The Senate, after an eight-month delay, confirmed Eric Fanning as Army secretary Tuesday, making him the highest-ranking openly gay official in Pentagon history.
The Senate easily passed Fanning’s confirmation by voice vote after Sen. Pat Roberts, R-Kan., said he will no longer block Fanning’s nomination.
Roberts lifted a hold on Fanning’s nomination earlier Tuesday after a top Pentagon official reassured him that President Obama will not try to unilaterally close the prison at Guantanamo Bay and move the detainees to Kansas.
After talking to Deputy Defense Secretary Robert Work, the official responsible for leading plans to relocate detainees to U.S. soil in order to close the facility at Guantanamo, Roberts said he was given enough assurances to release Fanning for full Senate consideration.
Work, he said, assured him that “the clock has run out” on the administration’s efforts to relocate the detainees to Kansas.
“I have pledged to the people of Kansas that I would do everything in my power to stop President Obama from moving terrorist detainees to Fort Leavenworth, Kan., the intellectual center of the Army,” he said. “I believe today I can tell Kansas that the threat from this administration will go unfulfilled.”
Roberts cautioned that the Pentagon’s assurances would do nothing to change Obama’s “ongoing insistence that he will close the facilities before he leaves office.”
“But I take Deputy Secretary Work at his word,” he said. “He understands the significant and costly changes that would need to be made at Fort Leavenworth to change the post’s mission.”
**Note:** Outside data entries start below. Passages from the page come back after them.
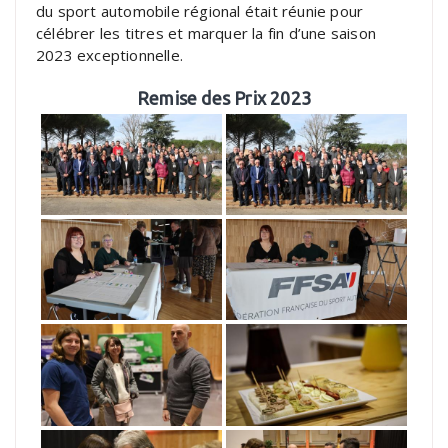
du sport automobile régional était réunie pour
célébrer les titres et marquer la fin d’une saison
2023 exceptionnelle.
Remise des Prix 2023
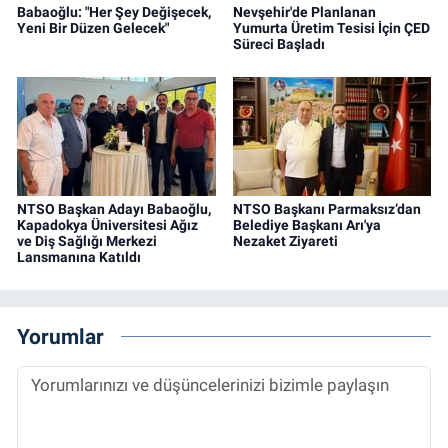
Babaoğlu: "Her Şey Değişecek,
Nevşehir'de Planlanan
Yeni Bir Düzen Gelecek"
Yumurta Üretim Tesisi İçin ÇED
Süreci Başladı
NTSO Başkan Adayı Babaoğlu,
NTSO Başkanı Parmaksız’dan
Kapadokya Üniversitesi Ağız
Belediye Başkanı Arı'ya
ve Diş Sağlığı Merkezi
Nezaket Ziyareti
Lansmanına Katıldı
Yorumlar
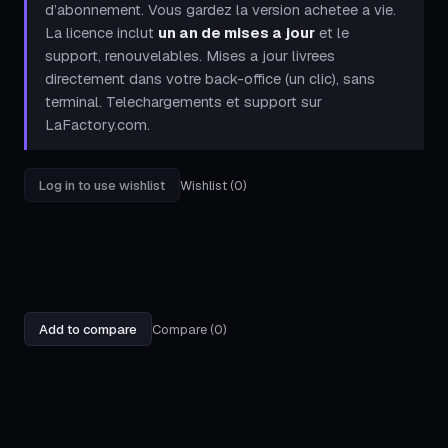
d’abonnement. Vous gardez la version achetee a vie.
La licence inclut
un an de mises a jour
et le
support, renouvelables. Mises a jour livrees
directement dans votre back-office (un clic), sans
terminal. Telechargements et support sur
LaFactory.com
.
Log in to use wishlist
Wishlist (0)
Add to compare
Compare (0)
“He understands the myriad of challenges that Fort Leavenworth poses after reviewing earlier analyses,” he added. “Most importantly, he understands the legal restrictions to move the detainees to Fort Leavenworth” by Jan. 20, 2017.
The National Defense Authorization Act, approved by the House Armed Services Committee and being debated by the full House, included provisions barring the administration from spending funds to move any remaining detainees to U.S. soil or modify any facility in the United States to house detainees. That provision mirrors language the GOP-controlled Congress has included in the same measure from previous years.
The Obama administration Monday vowed to veto the legislation over efforts to shift billions from war spending to pay for military readiness, as well as the Guantanamo Bay restrictions.
The administration vetoed the defense bill over similar issues last year but came back and signed it after the spending provisions in it were modified, but the Guantanamo Bay restrictions remained.